## Task brief
Would you copy the records below, exactly and only from their first line through the line containing "A browsable and searchable genealogy subject", without any pictures?

## Records for the exercise
* * * * * * *

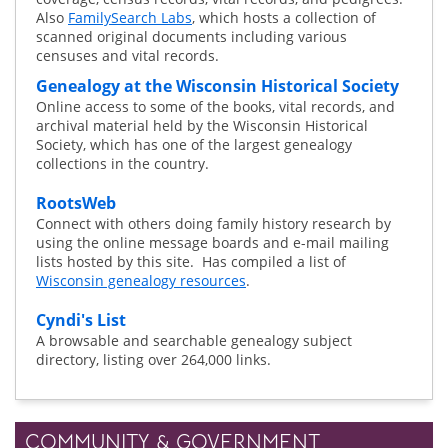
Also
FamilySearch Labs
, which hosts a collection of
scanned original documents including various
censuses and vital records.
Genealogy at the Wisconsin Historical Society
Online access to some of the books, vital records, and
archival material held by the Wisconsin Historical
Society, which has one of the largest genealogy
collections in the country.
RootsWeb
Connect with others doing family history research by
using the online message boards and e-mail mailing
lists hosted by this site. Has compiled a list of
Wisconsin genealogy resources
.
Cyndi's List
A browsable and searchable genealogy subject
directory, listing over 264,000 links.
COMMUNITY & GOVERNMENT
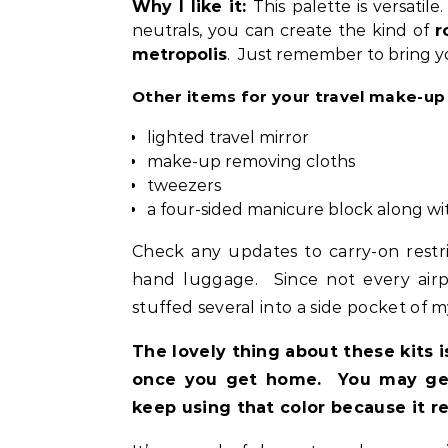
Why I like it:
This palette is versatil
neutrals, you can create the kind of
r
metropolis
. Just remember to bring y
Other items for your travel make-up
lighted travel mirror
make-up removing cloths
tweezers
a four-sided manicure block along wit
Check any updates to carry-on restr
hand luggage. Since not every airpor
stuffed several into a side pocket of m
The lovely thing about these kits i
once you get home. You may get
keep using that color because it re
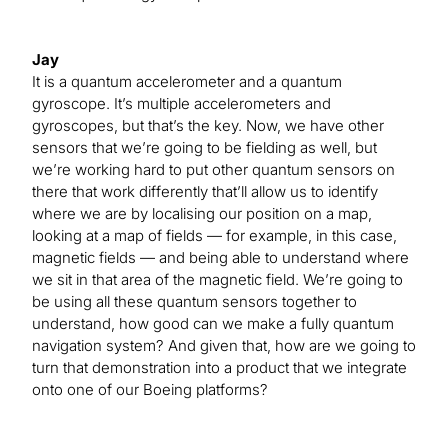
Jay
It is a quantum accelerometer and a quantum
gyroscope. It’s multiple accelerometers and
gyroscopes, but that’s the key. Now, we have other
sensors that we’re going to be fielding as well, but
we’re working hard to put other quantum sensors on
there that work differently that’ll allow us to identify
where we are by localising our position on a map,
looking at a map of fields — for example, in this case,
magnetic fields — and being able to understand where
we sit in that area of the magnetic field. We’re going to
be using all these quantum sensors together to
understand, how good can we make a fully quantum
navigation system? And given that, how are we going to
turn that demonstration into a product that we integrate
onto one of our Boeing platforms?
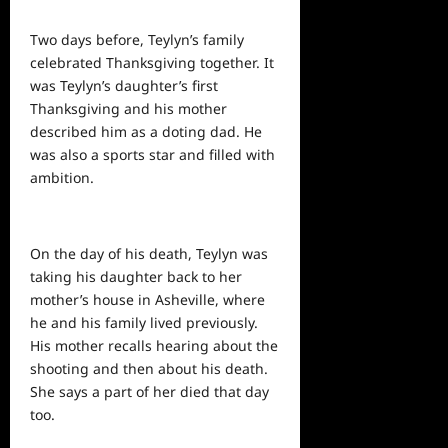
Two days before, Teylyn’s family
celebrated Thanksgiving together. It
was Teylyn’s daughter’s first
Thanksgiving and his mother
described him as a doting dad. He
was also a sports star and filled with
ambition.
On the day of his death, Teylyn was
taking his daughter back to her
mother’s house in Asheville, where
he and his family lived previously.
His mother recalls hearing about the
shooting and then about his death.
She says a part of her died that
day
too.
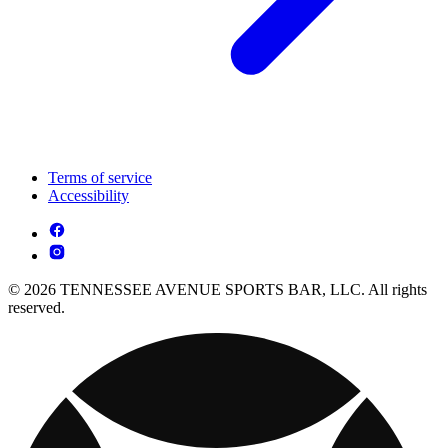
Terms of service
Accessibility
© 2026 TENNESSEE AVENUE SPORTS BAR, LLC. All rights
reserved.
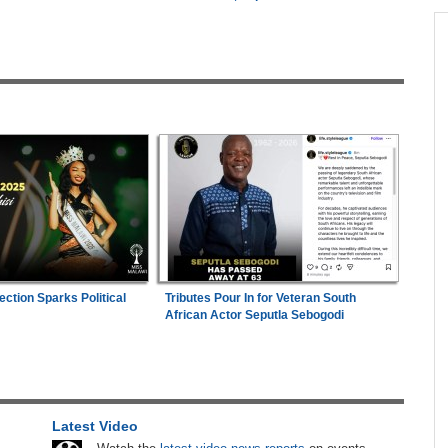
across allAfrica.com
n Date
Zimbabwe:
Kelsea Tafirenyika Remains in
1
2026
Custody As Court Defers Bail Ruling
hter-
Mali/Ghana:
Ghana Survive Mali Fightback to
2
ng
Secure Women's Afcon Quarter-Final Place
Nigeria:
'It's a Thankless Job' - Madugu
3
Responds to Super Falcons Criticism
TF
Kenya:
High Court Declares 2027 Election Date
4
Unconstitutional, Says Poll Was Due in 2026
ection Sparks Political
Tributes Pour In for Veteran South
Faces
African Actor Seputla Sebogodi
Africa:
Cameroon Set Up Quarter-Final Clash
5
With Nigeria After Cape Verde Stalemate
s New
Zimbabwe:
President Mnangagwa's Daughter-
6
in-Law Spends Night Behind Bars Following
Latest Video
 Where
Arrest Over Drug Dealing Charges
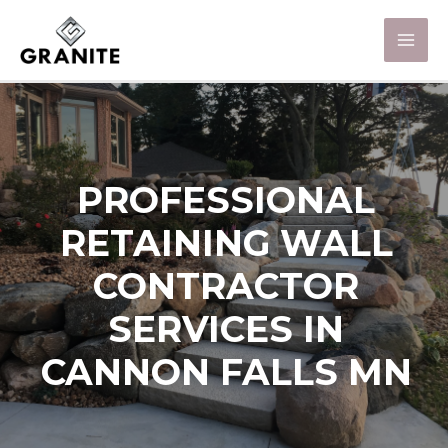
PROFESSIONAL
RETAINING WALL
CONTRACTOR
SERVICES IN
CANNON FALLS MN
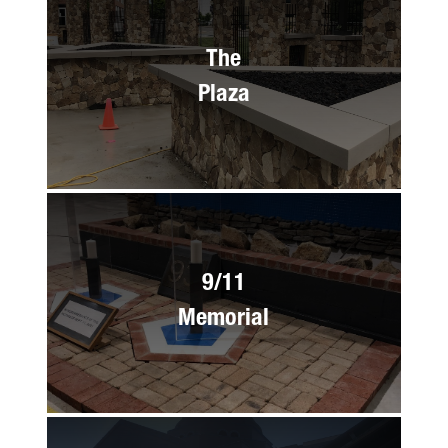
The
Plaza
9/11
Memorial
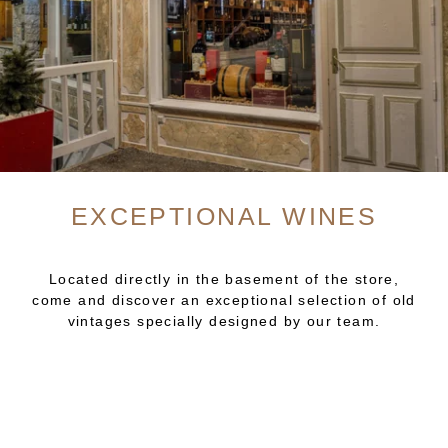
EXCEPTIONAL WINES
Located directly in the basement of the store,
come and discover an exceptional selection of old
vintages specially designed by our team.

* * * * * * *

## Task result
Also
FamilySearch Labs
, which hosts a collection of
scanned original documents including various
censuses and vital records.
Genealogy at the Wisconsin Historical Society
Online access to some of the books, vital records, and
archival material held by the Wisconsin Historical
Society, which has one of the largest genealogy
collections in the country.
RootsWeb
Connect with others doing family history research by
using the online message boards and e-mail mailing
lists hosted by this site. Has compiled a list of
Wisconsin genealogy resources
.
Cyndi's List
A browsable and searchable genealogy subject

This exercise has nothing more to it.